Django Development Servers

The Django development servers are easy to run at the prompt. The backend server can run on localhost in the configuration given above:

cd /web/indivo_server/
python runserver 8000

The UI server, if you want it accessible from another machine, needs to specify a hostname or IP address. If you want port 80, you need to be root of course:

cd /web/indivo_ui_server/
python runserver HOSTNAME:80

IMPORTANTLY, if you’ve installed Apache, you’ll need to turn it off to run your UI server from the prompt:

/etc/init.d/apache2 stop


Assuming you installed Indivo Server and UI in /web, the steps to getting Apache2 serving Indivo and its UI are:

  • in /etc/apache2/sites-available/default, add:

    <VirtualHost *:8000>
            ServerAdmin YOU@localhost
            ServerName localhost
            DocumentRoot /web/indivo_server
            Alias /static/ /web/indivo_server/static/
            EnableMMAP On
            EnableSendfile On
            LogLevel warn
            <Directory /web/indivo_server>
                    Order deny,allow
                    Allow from all
            WSGIApplicationGroup %{GLOBAL}
            WSGIScriptAlias / /web/indivo_server/django.wsgi
            WSGIPassAuthorization On
    <VirtualHost *:80>
            ServerAdmin YOU@localhost
            ServerName localhost
            DocumentRoot /web/indivo_ui_server
            Alias /static/ /web/indivo_ui_server/ui/static/
            EnableMMAP On
            EnableSendfile On
            LogLevel warn
            <Directory /web/indivo_ui_server>
             Order deny,allow
             Allow from all
            WSGIDaemonProcess indivo_ui user=www-data group=www-data processes=1 maximum-requests=500 threads=10
            WSGIScriptAlias / /web/indivo_ui_server/django.wsgi
            WSGIPassAuthorization On

    In our experience, using WSGIProcessGroup directive with a specific group (not global), even when it matches the WSGIDaemonProcess group name (i.e. indivo_ui), can cause a permission issue with reading the Unix socket. We will continue to investigate this issue. However, due to incompatibilities between the lxml package and mod_wsgi, it is necessary to set Indivo Server to the global WSGIProcessGroup instead of running daemons.

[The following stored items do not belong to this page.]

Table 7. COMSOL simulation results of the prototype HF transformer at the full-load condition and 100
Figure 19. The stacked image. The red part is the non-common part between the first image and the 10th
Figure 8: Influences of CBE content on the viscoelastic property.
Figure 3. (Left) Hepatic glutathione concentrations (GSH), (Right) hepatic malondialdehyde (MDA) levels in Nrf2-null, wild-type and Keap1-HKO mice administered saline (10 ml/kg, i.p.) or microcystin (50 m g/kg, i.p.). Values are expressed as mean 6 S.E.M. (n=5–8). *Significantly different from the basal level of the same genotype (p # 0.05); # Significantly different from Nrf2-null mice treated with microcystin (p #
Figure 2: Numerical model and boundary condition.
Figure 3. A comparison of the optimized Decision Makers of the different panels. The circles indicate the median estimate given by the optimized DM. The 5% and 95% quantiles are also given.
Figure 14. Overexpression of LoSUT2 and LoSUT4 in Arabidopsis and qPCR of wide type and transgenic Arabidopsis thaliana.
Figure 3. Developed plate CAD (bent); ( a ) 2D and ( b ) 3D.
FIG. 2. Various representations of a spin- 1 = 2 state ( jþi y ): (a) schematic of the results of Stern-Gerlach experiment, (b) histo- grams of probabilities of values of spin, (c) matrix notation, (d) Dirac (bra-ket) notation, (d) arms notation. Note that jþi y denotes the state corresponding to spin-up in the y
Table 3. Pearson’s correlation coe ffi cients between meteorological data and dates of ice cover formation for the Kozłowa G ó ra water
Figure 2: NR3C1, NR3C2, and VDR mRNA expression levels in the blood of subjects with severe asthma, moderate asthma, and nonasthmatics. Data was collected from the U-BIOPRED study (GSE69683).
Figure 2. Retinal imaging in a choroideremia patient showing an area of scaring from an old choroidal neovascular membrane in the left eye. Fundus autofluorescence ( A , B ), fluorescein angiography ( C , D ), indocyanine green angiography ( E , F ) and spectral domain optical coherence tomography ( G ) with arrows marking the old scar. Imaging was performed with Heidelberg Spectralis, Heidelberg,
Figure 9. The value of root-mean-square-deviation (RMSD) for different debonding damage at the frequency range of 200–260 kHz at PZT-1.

  • Make sure ports.conf has:

    NameVirtualHost *:80
    Listen 80
    Listen 8000
  • Make sure that www-data (or whoever is in /etc/apache2/envvars) has access to indivo_server and indivo_ui_server AND can write to indivo_server/indivo.log and indivo_ui_server/sessions/*, including the sessions/ directory itself.

  • Since you probably did a python syncdb, you almost certainly want to just remove the current indivo.log before you move ahead.

  • Really, have you checked this www-data permission issue? This will be the cause of all your problems if you don’t check this carefully.

  • Check your /etc/apache2/sites-enabled/000-default file again and make sure that your Alias /static/ lines match the above example exactly

  • Restart Apache:

    service apache2 restart

What Next?

You should be able to log in and add the default apps. These apps are purposely limited in functionality. May the best apps win.